→ **WHAT YOU HAVE TO DO**: Please go line by line and repeat the data below exactly, with no images.

(Records excerpted from a collection)
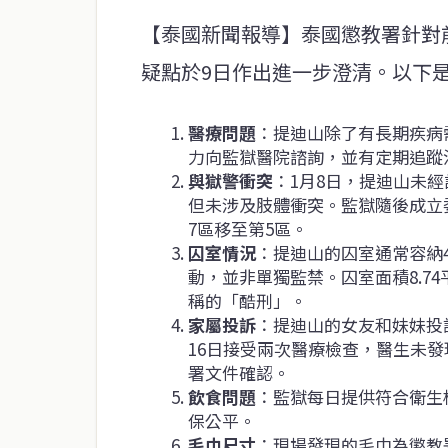
【泰國新聞報導】泰國懲教署針對
疑點於9日作出進一步澄清。以下
醫療問題
：提迪山除了有長期疾病
力向監獄醫院諮詢，並有定期追蹤
與獄警衝突
：1月8日，提迪山未
但未涉及肢體衝突。監獄隨後成立
7區移至第5區。
囚室情況
：提迪山的囚室通常容納
動，並非單獨監禁。囚室面積8.7
稱的「酷刑」。
家屬投訴
：提迪山的女友和妹妹投
16日接受兩次醫療檢查，醫生未
署文件確認。
飲食問題
：監獄每日提供符合衛生
保公平。
毛巾尺寸
：現場發現的毛巾為懲教署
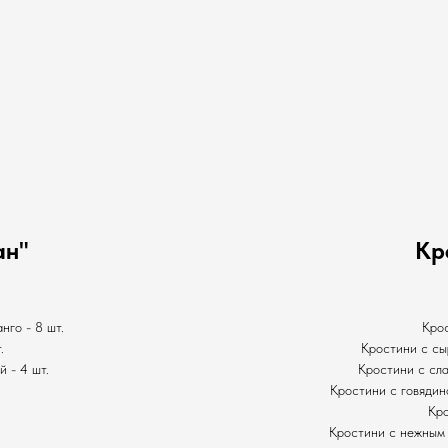
ан"
Кр
нго - 8 шт.
Кро
.
Кростини с сы
 - 4 шт.
Кростини с сл
Кростини с говядин
Кро
Кростини с нежным 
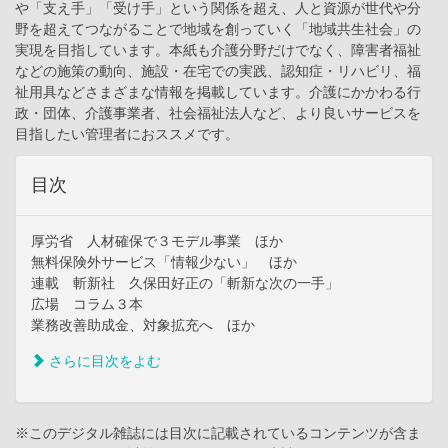
や「支え手」「受け手」という関係を超え、人と資源が世代や分
野を超えてつながることで地域を創っていく「地域共生社会」の
実現を目指しています。本紙も介護分野だけでなく、障害者福祉
などの施策の動向、施設・在宅での実践、認知症・リハビリ、福
祉用具などさまざまな情報を掲載しています。介護にかかわる行
政・団体、介護事業者、社会福祉法人など、より良いサービスを
目指したい管理者におススメです。
目次
厚労省 人材確保で３モデル事業 ほか
無料保険外サービス「情報少ない」 ほか
連載 斬新社 久保田好正の「斬新な次の一手」
広場 コラム３本
業務改善助成金、対象拡充へ ほか
さらに目次をよむ
※このデジタル雑誌には目次に記載されているコンテンツが含ま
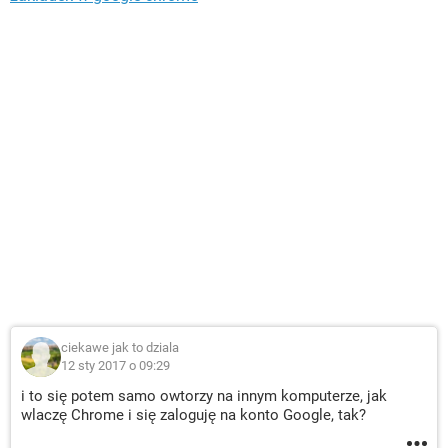
ciekawe jak to dziala
12 sty 2017 o 09:29
i to się potem samo owtorzy na innym komputerze, jak
wlaczę Chrome i się zaloguję na konto Google, tak?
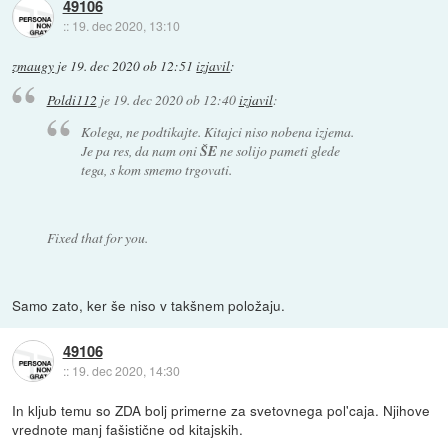
49106
::
19. dec 2020, 13:10
zmaugy
je
19. dec 2020 ob 12:51
izjavil
:
Poldi112
je
19. dec 2020 ob 12:40
izjavil
:
Kolega, ne podtikajte. Kitajci niso nobena izjema.
Je pa res, da nam oni
ŠE
ne solijo pameti glede
tega, s kom smemo trgovati.
Fixed that for you.
Samo zato, ker še niso v takšnem položaju.
49106
::
19. dec 2020, 14:30
In kljub temu so ZDA bolj primerne za svetovnega pol'caja. Njihove
vrednote manj fašistične od kitajskih.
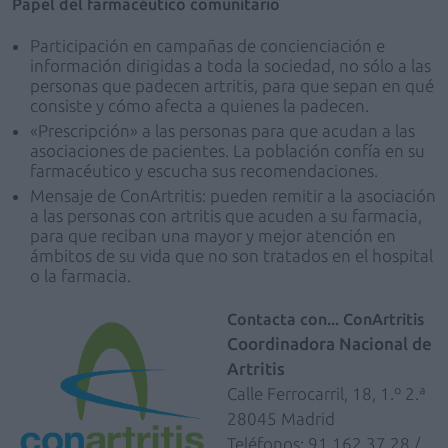
Papel del farmacéutico comunitario
Participación en campañas de concienciación e
información dirigidas a toda la sociedad, no sólo a las
personas que padecen artritis, para que sepan en qué
consiste y cómo afecta a quienes la padecen.
«Prescripción» a las personas para que acudan a las
asociaciones de pacientes. La población confía en su
farmacéutico y escucha sus recomendaciones.
Mensaje de ConArtritis: pueden remitir a la asociación
a las personas con artritis que acuden a su farmacia,
para que reciban una mayor y mejor atención en
ámbitos de su vida que no son tratados en el hospital
o la farmacia.
Contacta con... ConArtritis
Coordinadora Nacional de
Artritis
Calle Ferrocarril, 18, 1.º 2.ª
28045 Madrid
Teléfonos: 91 162 37 28 /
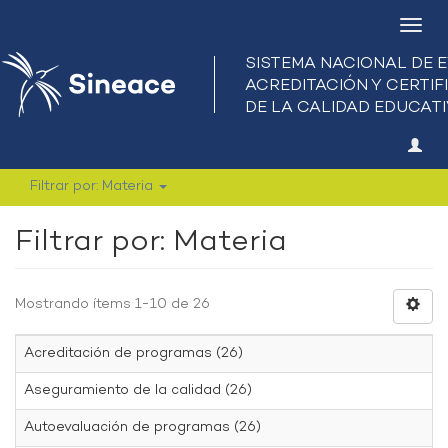
Camb
nave
Filtrar por: Materia
Filtrar por: Materia
Mostrando ítems 1-10 de 26
Acreditación de programas (26)
Aseguramiento de la calidad (26)
Autoevaluación de programas (26)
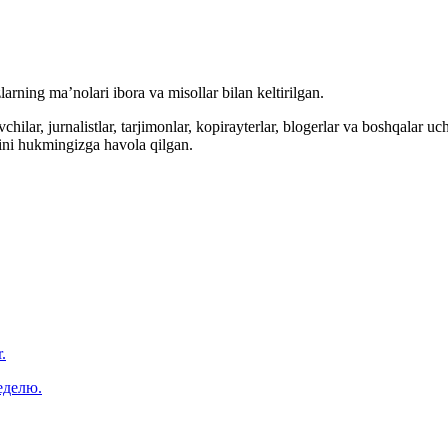
arning ma’nolari ibora va misollar bilan keltirilgan.
hilar, jurnalistlar, tarjimonlar, kopirayterlar, blogerlar va boshqalar u
ini hukmingizga havola qilgan.
.
еделю.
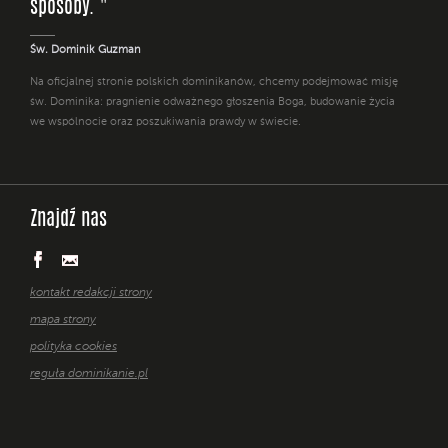
sposoby. "
Św. Dominik Guzman
Na oficjalnej stronie polskich dominikanów, chcemy podejmować misję
św. Dominika: pragnienie odważnego głoszenia Boga, budowanie życia
we wspólnocie oraz poszukiwania prawdy w świecie.
Znajdź nas
kontakt redakcji strony
mapa strony
polityka cookies
reguła dominikanie.pl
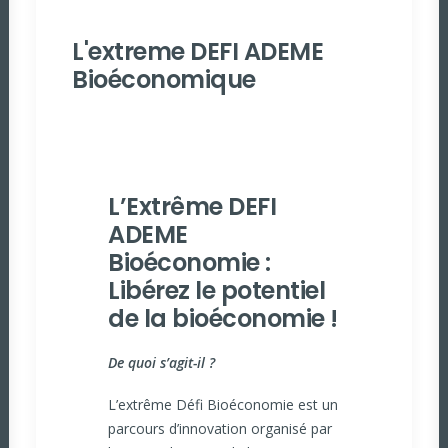
L'extreme DEFI ADEME
Bioéconomique
L’Extrême DEFI
ADEME
Bioéconomie :
Libérez le potentiel
de la bioéconomie !
De quoi s’agit-il ?
L’extrême Défi Bioéconomie est un
parcours d’innovation organisé par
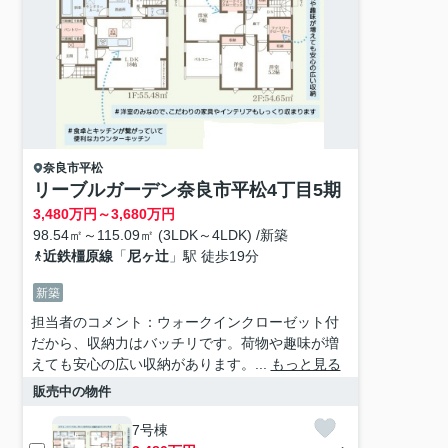
奈良市
平松
リーブルガーデン奈良市平松4丁目5期
3,480
万円～
3,680
万円
98.54㎡～115.09㎡ (3LDK～4LDK) /新築
近鉄橿原線
「
尼ヶ辻
」駅 徒歩19分
新築
担当者のコメント：ウォークインクローゼット付
だから、収納力はバッチリです。荷物や趣味が増
えても安心の広い収納があります。...
もっと見る
販売中の物件
7号棟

→ **RESPONSE BOX**:
【泰國新聞報導】泰國懲教署針對
疑點於9日作出進一步澄清。以下
醫療問題
：提迪山除了有長期疾病
力向監獄醫院諮詢，並有定期追蹤
與獄警衝突
：1月8日，提迪山未
但未涉及肢體衝突。監獄隨後成立
7區移至第5區。
囚室情況
：提迪山的囚室通常容納
動，並非單獨監禁。囚室面積8.7
稱的「酷刑」。
家屬投訴
：提迪山的女友和妹妹投
16日接受兩次醫療檢查，醫生未
署文件確認。
飲食問題
：監獄每日提供符合衛生
保公平。
毛巾尺寸
：現場發現的毛巾為懲教署
ан"
Кр
нго - 8 шт.
Кро
.
Кростини с сы
 - 4 шт.
Кростини с сл
Кростини с говядин
Кро
Кростини с нежным 
や「支え手」「受け手」という関係を超え、人と資源が世代や分
野を超えてつながることで地域を創っていく「地域共生社会」の
実現を目指しています。本紙も介護分野だけでなく、障害者福祉
などの施策の動向、施設・在宅での実践、認知症・リハビリ、福
祉用具などさまざまな情報を掲載しています。介護にかかわる行
政・団体、介護事業者、社会福祉法人など、より良いサービスを
目指したい管理者におススメです。
目次
厚労省 人材確保で３モデル事業 ほか
無料保険外サービス「情報少ない」 ほか
連載 斬新社 久保田好正の「斬新な次の一手」
広場 コラム３本
業務改善助成金、対象拡充へ ほか
さらに目次をよむ
※このデジタル雑誌には目次に記載されているコンテンツが含ま
ciekawe jak to dziala
12 sty 2017 o 09:29
i to się potem samo owtorzy na innym komputerze, jak
wlaczę Chrome i się zaloguję na konto Google, tak?
49106
::
19. dec 2020, 13:10
zmaugy
je
19. dec 2020 ob 12:51
izjavil
:
Poldi112
je
19. dec 2020 ob 12:40
izjavil
:
Kolega, ne podtikajte. Kitajci niso nobena izjema.
Je pa res, da nam oni
ŠE
ne solijo pameti glede
tega, s kom smemo trgovati.
Fixed that for you.
Samo zato, ker še niso v takšnem položaju.
49106
::
19. dec 2020, 14:30
In kljub temu so ZDA bolj primerne za svetovnega pol'caja. Njihove
vrednote manj fašistične od kitajskih.
Papel del farmacéutico comunitario
Participación en campañas de concienciación e
información dirigidas a toda la sociedad, no sólo a las
personas que padecen artritis, para que sepan en qué
consiste y cómo afecta a quienes la padecen.
«Prescripción» a las personas para que acudan a las
asociaciones de pacientes. La población confía en su
farmacéutico y escucha sus recomendaciones.
Mensaje de ConArtritis: pueden remitir a la asociación
a las personas con artritis que acuden a su farmacia,
para que reciban una mayor y mejor atención en
ámbitos de su vida que no son tratados en el hospital
o la farmacia.
Contacta con... ConArtritis
Coordinadora Nacional de
Artritis
Calle Ferrocarril, 18, 1.º 2.ª
28045 Madrid
Teléfonos: 91 162 37 28 /
Camb
nave
Filtrar por: Materia
Filtrar por: Materia
Mostrando ítems 1-10 de 26
Acreditación de programas (26)
Aseguramiento de la calidad (26)
Autoevaluación de programas (26)
arning ma’nolari ibora va misollar bilan keltirilgan.
hilar, jurnalistlar, tarjimonlar, kopirayterlar, blogerlar va boshqalar u
ini hukmingizga havola qilgan.
.
еделю.
sposoby. "
Św. Dominik Guzman
Na oficjalnej stronie polskich dominikanów, chcemy podejmować misję
św. Dominika: pragnienie odważnego głoszenia Boga, budowanie życia
we wspólnocie oraz poszukiwania prawdy w świecie.
Znajdź nas
kontakt redakcji strony
mapa strony
polityka cookies
reguła dominikanie.pl
L'extreme DEFI ADEME
Bioéconomique
L’Extrême DEFI
ADEME
Bioéconomie :
Libérez le potentiel
de la bioéconomie !
De quoi s’agit-il ?
L’extrême Défi Bioéconomie est un
parcours d’innovation organisé par
奈良市
平松
リーブルガーデン奈良市平松4丁目5期
3,480
万円～
3,680
万円
98.54㎡～115.09㎡ (3LDK～4LDK) /新築
近鉄橿原線
「
尼ヶ辻
」駅 徒歩19分
新築
担当者のコメント：ウォークインクローゼット付
だから、収納力はバッチリです。荷物や趣味が増
えても安心の広い収納があります。...
もっと見る
販売中の物件
7号棟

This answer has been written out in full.